### EXERCISE AIM
Print all the data that follows exactly, images excluded.

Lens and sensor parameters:
++++++++++

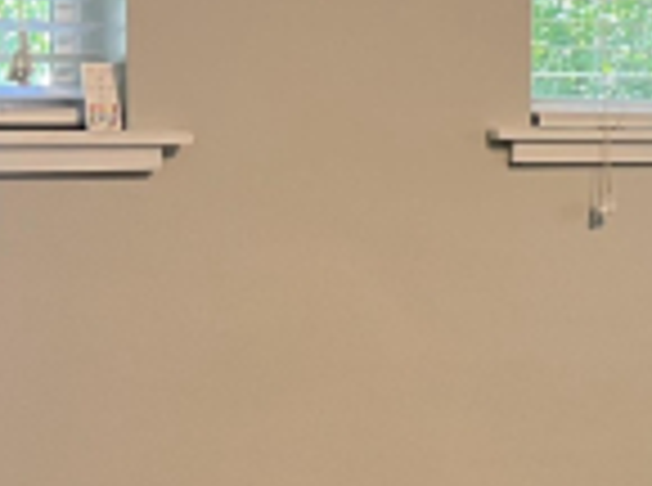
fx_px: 2255
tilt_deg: -2.5
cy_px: 194
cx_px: 1270
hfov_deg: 14.1
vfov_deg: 12.3
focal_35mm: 120
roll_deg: -1.3
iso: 125
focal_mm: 5.7
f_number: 1.5
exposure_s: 1/60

++++++++++

### WRITTEN RESPONSE
fx_px: 2255
tilt_deg: -2.5
cy_px: 194
cx_px: 1270
hfov_deg: 14.1
vfov_deg: 12.3
focal_35mm: 120
roll_deg: -1.3
iso: 125
focal_mm: 5.7
f_number: 1.5
exposure_s: 1/60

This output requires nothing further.